Faço um primeiro ponto de ordem: a queda da ditadura foi fundamental para duas coisas - a transição para um novo regime, que viria a se consolidar como democrático, depois da derrota da tentativa golpista pró-soviética de 1975 (o famoso PREC), e a futura opção pelo projecto europeu, que libertaria Portugal da condição de «shatterbelt» (zona de embate, no conceito dos geopolíticos) em que viveu desde o século XVIII.
Mas, depois da consolidação democrática, paradoxalmente, emergiram três “conquistas”, bem diferentes dos ideais dos capitães bem como da generalidade das boas intenções democráticas do povo e dos militantes democratas.
Essas três “conquistas” silenciosas são, hoje, problemas estruturais do país, que terão de ser confrontados.
- a reconstituição de uma classe política que vive do aparelho do estado, com a emergência dos novos profissionais da politica (diferentes dos profissionais leninistas); essa é de facto uma das ferramentas de “asfixia” pública sobre a sociedade, ou seja a possibilidade de privados se apropriarem de poder e de rendas por via do exercício da actividade política como uma actividade profissional que dá acesso a uma gestão pública não transparente; os “casos”diários que cada vez mais surgem nas televisões e nos jornais são a demonstração à saciedade do sem-vergonhismo reinante (completamente inpune);
- a criação de um sector oligopolista financeiro, comercial e de obras púbicas (um verdadeiro TRIUNVIRATO oligopolista) que se apropria indevidamente de rendas por via do benefício de impostos mais baixos e de politicas centrais e autárquicas que os beneficiam sem que haja transparência de mercado;
- a consolidação de um conjunto de classes profissionais de classe média baixa e média-alta que conseguiram conquistar várias forma de maximizar rendas para além da sua remuneração “normal” e sem que haja uma aferição do mérito; as “lutas” de professores (provavelmente o último reduto organizado do velho sindicalismo herdeiro dos ‘direitos de Abril’) são o mais recente exemplo deste neo-corporativismo - mas há mais, que de vez em quando sai do armário.
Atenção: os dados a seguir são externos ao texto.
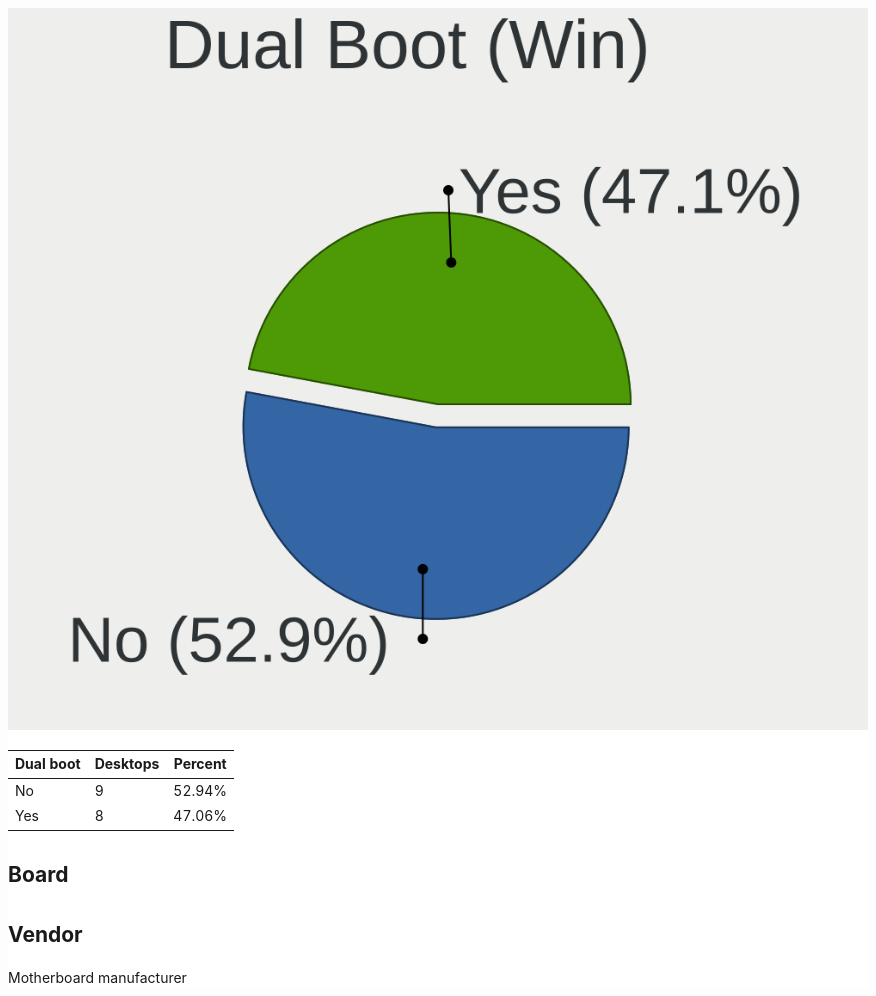 ![Dual Boot (Win)](./images/pie_chart/os_dual_boot_win.svg)


| Dual boot | Desktops | Percent |
|-----------|----------|---------|
| No        | 9        | 52.94%  |
| Yes       | 8        | 47.06%  |

Board
-----

Vendor
------

Motherboard manufacturer
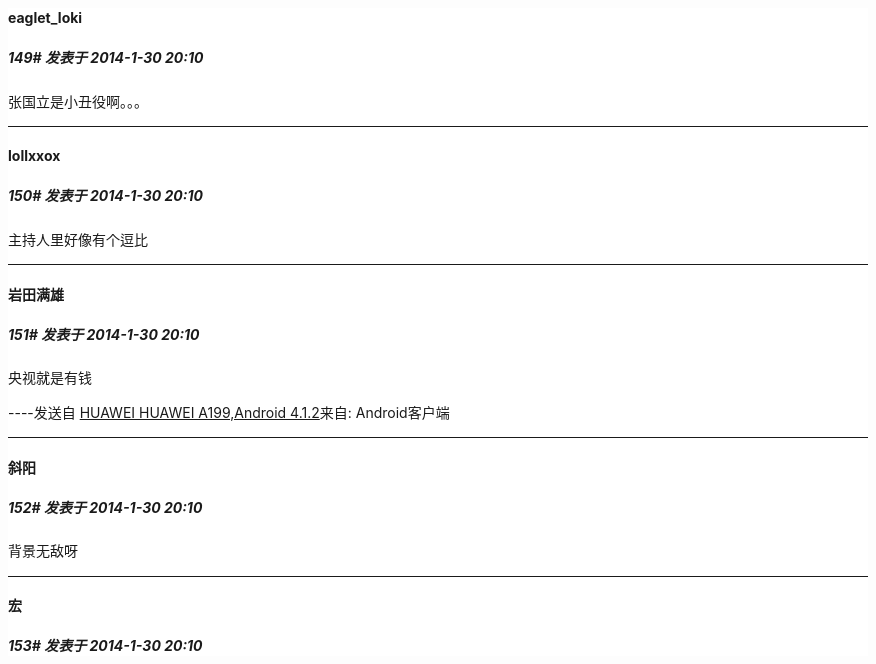 ####  eaglet_loki  
##### 149#       发表于 2014-1-30 20:10




张国立是小丑役啊。。。







*****

####  lollxxox  
##### 150#       发表于 2014-1-30 20:10




主持人里好像有个逗比







*****

####  岩田满雄  
##### 151#       发表于 2014-1-30 20:10




央视就是有钱


----发送自 [HUAWEI HUAWEI A199,Android 4.1.2](http://stage1.5j4m.com)来自: Android客户端







*****

####  斜阳  
##### 152#       发表于 2014-1-30 20:10




背景无敌呀







*****

####  宏  
##### 153#       发表于 2014-1-30 20:10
São estes três problemas centrais que definem o ‘sistema rentista’ português e que têm de ser atacados pela politica democrática.
São eles que geram o mal estar difuso derivado do fosso entre a política e os cidadãos.
A que se juntam dois problemas de politica pública que são velhos em Portugal:
- falta de incentivo generalizado ao empreendedorismo (a única forma de criar empresas, empregos e tecido económico; não há outra; não há keynesianismo político que valha sem uma boa dose de Shumpeter);
- ausência de uma ética de Estado, que leve à punição imediata da incompetência, da imbecilidade, da corrupção, da inépcia e do crime; daqui deriva também um bom funcionamento da justiça (em todos os casos gritantes).
Mexer nos processos é mais do que o chamado discurso das “reformas” (coisa que eu de facto não sei que seja - aliás já estou cansado desse double speak do reformismo).